Всадники - страница 7



По интенсивной серьезности лиц с закрытыми глазами Гуарди Гуэдж видел, что они безраздельно отдаются ему.

– Хорошо, – сказал он. – Сейчас вы будете думать о долине. Но о такой долине, какую никто из вас не видел никогда в жизни… О более широкой и длинной долине, чем самая длинная и самая широкая из всех долин, по которым вам когда-либо довелось ездить.

Послышались голоса людей, будто потерявших над собой контроль:

– Более длинная и более широкая, чем долина Газни?

– Чем Джелалабадская долина?

– Чем Кохистан?

Гуарди Гуэдж отвечал:

– В сто раз более широкая и более длинная.

И закричал:

– А теперь, друзья мои, за работу: раздвиньте, опрокиньте все скалы и стены гор… Слева и справа, спереди и сзади… Толкайте… еще толкайте… Дальше… все дальше… Ведь огни удаляются, уменьшаются, не так ли? Исчезают… Падают… Их больше нет.

– И в самом деле, и в самом деле, – шептали люди в толпе… Нет больше ничего!

– Не открывайте глаза, – приказал Гуарди Гуэдж. – А теперь внутренним взором посмотрите на эту долину, бесконечную, бескрайнюю, плоскую, голую, свободную от всяких препятствий, с небом в качестве единственной границы со всех сторон.

– Видим, видим! – кричали люди, словно в экстазе, не открывая глаз.

– И там, – продолжал Гуарди Гуэдж, – до самого края земли раскинулся ковер из трав, и, когда дует ветер, то он доносит оттуда горький запах полыни. Самый быстроногий конь может галопом скакать до тех пор, пока не упадет от усталости, и самая проворная птица может лететь, пока силы не иссякнут в крыльях ее. И все время они будут видеть одну только степь, только всё травы, травы, травы с их полынным духом.

Гуарди Гуэдж тяжко вздохнул и тихим, усталым голосом, похожим на шелест птичьего крыла, проговорил:

– Такова степь.

– Степь, – повторили взволнованными голосами люди.

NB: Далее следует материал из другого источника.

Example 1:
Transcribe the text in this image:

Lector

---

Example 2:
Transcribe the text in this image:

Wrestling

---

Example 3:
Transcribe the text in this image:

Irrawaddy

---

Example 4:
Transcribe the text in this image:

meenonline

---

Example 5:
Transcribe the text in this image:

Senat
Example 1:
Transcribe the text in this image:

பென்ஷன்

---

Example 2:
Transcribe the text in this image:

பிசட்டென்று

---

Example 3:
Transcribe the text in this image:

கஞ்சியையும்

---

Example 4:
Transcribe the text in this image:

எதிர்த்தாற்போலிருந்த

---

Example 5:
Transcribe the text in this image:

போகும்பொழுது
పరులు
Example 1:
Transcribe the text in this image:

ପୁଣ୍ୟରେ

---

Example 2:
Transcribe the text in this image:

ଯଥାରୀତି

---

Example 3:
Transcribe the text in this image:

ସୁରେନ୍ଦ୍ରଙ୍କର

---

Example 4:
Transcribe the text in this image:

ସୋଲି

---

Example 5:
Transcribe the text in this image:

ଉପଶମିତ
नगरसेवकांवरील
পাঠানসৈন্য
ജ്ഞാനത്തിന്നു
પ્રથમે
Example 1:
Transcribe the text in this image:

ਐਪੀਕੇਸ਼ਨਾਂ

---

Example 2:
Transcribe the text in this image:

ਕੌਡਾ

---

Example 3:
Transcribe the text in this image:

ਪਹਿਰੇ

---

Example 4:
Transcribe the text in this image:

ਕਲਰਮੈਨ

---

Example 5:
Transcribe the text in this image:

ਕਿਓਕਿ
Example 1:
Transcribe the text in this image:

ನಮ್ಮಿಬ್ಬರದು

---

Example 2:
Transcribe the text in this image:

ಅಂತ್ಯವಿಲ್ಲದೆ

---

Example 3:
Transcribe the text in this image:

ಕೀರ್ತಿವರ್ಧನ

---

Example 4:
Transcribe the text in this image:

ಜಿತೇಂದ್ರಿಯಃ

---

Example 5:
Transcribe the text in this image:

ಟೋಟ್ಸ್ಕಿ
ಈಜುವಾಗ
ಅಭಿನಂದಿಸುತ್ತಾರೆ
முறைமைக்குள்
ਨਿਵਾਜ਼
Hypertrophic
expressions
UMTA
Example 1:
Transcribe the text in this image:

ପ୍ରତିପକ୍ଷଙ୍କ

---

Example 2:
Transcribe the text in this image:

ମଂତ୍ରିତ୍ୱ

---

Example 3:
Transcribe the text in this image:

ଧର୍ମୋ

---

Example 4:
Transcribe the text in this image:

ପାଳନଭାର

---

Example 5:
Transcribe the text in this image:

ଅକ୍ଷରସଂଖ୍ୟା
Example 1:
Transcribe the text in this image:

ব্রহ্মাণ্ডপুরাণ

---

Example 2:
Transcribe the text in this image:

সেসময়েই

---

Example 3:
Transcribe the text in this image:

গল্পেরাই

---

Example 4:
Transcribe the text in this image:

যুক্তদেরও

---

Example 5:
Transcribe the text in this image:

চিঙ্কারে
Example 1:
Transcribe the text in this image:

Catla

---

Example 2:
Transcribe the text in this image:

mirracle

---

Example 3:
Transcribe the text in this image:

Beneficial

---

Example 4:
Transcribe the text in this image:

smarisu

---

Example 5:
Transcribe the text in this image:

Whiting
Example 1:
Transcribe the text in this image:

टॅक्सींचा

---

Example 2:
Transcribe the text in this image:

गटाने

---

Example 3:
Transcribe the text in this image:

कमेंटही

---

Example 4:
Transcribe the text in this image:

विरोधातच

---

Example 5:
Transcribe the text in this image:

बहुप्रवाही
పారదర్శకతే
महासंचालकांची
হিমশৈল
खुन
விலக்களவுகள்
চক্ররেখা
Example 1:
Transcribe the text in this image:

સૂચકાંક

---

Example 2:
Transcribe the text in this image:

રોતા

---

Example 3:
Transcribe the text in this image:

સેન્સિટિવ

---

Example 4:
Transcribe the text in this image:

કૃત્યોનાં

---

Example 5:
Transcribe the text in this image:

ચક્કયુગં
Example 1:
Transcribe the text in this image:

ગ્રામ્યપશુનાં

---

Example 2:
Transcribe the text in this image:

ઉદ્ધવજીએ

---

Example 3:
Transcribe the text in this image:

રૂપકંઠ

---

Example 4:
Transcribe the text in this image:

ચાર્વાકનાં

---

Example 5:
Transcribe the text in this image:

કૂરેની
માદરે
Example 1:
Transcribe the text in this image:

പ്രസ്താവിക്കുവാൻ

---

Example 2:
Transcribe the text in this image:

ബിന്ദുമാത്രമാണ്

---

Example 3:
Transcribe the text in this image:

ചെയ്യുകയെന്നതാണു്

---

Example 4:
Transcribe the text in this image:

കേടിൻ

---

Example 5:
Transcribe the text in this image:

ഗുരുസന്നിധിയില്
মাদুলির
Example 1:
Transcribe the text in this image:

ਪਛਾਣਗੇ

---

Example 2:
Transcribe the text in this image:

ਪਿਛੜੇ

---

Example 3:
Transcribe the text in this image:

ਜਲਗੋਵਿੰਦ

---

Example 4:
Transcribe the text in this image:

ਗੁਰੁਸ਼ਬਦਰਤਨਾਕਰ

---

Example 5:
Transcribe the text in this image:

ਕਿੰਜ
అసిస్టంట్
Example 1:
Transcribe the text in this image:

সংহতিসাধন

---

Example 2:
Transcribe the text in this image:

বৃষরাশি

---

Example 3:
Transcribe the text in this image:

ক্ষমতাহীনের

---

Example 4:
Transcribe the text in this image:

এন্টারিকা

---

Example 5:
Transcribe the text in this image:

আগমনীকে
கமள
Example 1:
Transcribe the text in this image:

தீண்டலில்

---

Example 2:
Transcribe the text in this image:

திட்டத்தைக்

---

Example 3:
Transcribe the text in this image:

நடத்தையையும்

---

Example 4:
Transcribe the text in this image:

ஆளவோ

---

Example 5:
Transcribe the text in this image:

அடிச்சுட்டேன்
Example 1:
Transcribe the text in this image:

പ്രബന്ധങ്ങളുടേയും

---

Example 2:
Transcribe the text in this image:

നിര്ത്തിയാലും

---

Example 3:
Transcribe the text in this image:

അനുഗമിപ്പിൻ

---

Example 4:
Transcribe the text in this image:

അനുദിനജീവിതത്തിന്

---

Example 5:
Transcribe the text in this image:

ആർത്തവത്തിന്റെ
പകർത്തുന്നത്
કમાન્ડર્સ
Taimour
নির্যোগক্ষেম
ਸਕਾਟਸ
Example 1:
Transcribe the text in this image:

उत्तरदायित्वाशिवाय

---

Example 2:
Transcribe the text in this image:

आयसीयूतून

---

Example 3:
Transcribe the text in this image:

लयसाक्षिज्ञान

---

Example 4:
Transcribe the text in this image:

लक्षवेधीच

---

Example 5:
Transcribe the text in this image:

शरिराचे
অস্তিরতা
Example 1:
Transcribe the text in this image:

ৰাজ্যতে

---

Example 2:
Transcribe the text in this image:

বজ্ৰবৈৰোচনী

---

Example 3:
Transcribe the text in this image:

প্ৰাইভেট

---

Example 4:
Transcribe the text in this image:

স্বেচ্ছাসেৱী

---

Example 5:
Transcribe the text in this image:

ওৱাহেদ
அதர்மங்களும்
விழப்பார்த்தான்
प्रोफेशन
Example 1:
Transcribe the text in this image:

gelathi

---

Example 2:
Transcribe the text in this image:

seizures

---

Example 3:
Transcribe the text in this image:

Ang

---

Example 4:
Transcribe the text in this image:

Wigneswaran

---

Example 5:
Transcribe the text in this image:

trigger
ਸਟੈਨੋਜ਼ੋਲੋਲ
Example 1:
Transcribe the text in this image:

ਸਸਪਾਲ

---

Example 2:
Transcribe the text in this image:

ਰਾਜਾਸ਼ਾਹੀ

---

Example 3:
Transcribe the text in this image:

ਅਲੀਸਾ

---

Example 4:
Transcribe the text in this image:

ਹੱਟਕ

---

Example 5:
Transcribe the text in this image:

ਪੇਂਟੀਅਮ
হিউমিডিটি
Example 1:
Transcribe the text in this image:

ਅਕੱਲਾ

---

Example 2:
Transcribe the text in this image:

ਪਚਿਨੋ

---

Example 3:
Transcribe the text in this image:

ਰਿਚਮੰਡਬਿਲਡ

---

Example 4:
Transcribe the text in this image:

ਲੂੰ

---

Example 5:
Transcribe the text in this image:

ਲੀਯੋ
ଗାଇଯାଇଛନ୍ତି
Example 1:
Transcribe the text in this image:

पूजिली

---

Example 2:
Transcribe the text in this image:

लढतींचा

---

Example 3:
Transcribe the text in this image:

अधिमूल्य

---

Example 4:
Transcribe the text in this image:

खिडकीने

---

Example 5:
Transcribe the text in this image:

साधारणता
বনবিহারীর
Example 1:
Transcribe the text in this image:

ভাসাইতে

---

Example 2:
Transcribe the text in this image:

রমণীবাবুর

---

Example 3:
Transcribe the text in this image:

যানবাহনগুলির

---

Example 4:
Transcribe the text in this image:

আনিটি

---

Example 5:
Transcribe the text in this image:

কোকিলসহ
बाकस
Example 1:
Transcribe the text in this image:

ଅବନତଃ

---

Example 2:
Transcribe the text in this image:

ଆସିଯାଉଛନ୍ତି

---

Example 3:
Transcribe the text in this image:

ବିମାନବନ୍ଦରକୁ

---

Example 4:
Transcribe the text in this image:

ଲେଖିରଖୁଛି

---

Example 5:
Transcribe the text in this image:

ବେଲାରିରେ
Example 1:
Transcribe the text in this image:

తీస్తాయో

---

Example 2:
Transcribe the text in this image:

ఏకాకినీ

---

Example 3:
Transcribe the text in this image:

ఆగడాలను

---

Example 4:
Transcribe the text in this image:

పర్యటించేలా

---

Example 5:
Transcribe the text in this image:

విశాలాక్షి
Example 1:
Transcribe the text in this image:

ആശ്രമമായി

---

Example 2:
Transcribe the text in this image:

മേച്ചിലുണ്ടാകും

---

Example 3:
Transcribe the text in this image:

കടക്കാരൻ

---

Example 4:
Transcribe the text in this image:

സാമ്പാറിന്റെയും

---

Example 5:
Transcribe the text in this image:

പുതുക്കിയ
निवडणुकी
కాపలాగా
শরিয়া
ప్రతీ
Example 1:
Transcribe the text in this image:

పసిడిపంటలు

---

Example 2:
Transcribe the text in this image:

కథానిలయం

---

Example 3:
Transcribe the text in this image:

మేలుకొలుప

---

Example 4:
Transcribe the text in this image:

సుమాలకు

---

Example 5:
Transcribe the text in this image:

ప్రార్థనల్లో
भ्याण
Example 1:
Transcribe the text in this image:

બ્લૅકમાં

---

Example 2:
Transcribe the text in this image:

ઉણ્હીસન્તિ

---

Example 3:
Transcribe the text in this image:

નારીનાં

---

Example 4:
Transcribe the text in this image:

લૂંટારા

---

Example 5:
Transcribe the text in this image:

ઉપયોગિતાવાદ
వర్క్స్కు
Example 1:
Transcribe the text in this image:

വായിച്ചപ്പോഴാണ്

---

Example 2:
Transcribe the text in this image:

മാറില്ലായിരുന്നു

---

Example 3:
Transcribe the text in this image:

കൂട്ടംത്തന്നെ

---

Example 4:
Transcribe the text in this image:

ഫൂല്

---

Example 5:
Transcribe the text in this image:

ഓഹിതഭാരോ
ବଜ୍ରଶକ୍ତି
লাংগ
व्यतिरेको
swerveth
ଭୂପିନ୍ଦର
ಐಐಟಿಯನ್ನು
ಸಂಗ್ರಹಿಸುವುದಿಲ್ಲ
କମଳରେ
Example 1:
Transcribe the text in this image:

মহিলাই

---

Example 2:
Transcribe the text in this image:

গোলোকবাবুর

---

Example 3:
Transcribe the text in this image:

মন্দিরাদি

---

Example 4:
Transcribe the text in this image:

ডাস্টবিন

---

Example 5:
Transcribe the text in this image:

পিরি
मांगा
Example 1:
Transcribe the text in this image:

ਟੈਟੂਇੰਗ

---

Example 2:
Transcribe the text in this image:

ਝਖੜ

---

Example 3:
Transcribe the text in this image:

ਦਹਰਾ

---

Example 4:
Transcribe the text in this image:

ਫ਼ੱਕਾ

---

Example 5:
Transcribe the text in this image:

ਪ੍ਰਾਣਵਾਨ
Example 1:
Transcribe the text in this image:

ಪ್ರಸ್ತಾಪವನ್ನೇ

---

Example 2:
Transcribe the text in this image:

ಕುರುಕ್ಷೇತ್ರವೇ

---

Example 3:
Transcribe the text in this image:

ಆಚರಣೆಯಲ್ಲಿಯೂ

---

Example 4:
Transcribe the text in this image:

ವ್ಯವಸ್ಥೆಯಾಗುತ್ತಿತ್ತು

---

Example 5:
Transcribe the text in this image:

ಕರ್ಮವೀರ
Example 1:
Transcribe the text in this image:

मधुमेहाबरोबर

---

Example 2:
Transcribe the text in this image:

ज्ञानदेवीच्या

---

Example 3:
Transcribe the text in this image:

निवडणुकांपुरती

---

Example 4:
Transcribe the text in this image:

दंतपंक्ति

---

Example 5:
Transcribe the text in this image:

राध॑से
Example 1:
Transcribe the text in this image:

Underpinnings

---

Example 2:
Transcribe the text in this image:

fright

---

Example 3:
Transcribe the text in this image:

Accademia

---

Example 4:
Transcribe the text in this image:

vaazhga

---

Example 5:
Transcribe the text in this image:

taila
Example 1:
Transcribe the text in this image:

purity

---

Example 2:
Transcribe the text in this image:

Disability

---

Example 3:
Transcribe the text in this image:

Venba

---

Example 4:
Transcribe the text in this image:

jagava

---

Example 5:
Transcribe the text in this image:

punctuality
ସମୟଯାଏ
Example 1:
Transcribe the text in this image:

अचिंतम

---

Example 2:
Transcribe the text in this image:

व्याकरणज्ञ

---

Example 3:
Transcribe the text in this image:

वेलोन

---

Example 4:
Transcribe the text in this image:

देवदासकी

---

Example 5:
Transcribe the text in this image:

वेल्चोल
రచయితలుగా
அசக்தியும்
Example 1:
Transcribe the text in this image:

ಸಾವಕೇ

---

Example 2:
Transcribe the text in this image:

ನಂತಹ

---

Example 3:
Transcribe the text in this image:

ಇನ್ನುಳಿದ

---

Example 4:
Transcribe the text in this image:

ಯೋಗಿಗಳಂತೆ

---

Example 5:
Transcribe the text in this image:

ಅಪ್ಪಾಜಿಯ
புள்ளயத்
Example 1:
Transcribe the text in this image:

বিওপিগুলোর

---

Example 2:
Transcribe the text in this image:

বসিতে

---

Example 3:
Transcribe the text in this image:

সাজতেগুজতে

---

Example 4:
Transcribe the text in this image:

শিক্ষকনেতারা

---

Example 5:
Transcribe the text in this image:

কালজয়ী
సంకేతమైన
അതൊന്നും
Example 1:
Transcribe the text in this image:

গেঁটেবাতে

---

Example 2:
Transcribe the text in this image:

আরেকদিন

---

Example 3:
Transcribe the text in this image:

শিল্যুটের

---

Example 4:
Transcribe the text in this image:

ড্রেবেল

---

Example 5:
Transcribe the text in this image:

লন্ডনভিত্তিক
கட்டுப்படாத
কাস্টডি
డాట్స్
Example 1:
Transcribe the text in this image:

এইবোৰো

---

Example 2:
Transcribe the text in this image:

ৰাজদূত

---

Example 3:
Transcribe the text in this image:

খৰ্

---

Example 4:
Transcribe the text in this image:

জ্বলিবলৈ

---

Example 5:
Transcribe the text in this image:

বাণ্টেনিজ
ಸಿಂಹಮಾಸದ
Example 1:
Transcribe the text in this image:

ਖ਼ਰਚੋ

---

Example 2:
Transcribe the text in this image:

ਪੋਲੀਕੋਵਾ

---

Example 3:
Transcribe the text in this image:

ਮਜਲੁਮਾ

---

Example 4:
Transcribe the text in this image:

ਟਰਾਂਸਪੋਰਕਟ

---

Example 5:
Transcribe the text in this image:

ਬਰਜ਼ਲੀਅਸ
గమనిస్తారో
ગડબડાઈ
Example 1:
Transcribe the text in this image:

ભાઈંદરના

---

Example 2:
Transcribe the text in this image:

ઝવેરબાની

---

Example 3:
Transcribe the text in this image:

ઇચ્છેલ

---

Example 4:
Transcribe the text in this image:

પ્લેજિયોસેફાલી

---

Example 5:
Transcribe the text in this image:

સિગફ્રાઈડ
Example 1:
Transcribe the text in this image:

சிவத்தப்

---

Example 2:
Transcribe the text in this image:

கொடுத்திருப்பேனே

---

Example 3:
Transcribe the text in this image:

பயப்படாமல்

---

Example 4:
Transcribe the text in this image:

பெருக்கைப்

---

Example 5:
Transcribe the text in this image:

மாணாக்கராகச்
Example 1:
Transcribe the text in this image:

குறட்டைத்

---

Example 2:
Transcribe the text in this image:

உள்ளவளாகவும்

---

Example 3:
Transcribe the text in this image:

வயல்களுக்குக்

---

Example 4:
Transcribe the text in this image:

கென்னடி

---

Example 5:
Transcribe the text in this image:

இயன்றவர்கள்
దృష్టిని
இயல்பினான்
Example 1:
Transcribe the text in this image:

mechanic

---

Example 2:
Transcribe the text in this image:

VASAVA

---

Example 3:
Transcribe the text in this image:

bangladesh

Громче других воскликнули люди в чапанах. И вовсе не из-за гордости за свой край. А потому, что поразились тому, как Гуарди Гуэдж открыл им глаза на красоту их земли, которую они, привыкнув к ней, разучились замечать. А когда они открыли глаза, то поразились, что их окружают и подавляют нависшие над ними каменные глыбы, подобные гигантским и мрачным тюремщикам. И такое же удивление испытали и остальные путники, даже те, которые прожили среди этих гор всю свою жизнь.

Гуарди Гуэдж не дал им времени забыть только что увиденную ими картину. Он сказал:

– Да, такова степь, прародительница бузкаши. Во всей вселенной только у нее такое обширное чрево, чтобы вынашивать и вскармливать всех людей и всю свою живность.

– Расскажи им про наших коней! – крикнул конюх.

– Не все они крылатые, словно птицы, – отвечал Гуарди Гуэдж. – Но богачи на Севере, которых там зовут ханами или баями, выращивают и дрессируют коней, предназначенных исключительно для особо важных игр. Они, эти кони, прекрасны, как принцы, быстролетны, как стрелы, отважны, как самые лютые волки, умны и послушны, как самые преданные собаки. Им не страшны ни ледяной холод, ни зной, и они могут скакать галопом с утра до вечера без остановки.

– Есть там такие, что стоят сто тысяч афганей! – воскликнул конюх.

– Сто тысяч афганей… – повторили недоверчиво путники (для большинства из них эта сумма превышала весь их жизненный заработок)… – Сто тысяч афганей… не может быть!

– И, тем не менее, это правда, – подтвердил Гуарди Гуэдж. А чтобы оседлать таких коней, нужны чопендозы — всадники исключительно высокой выучки.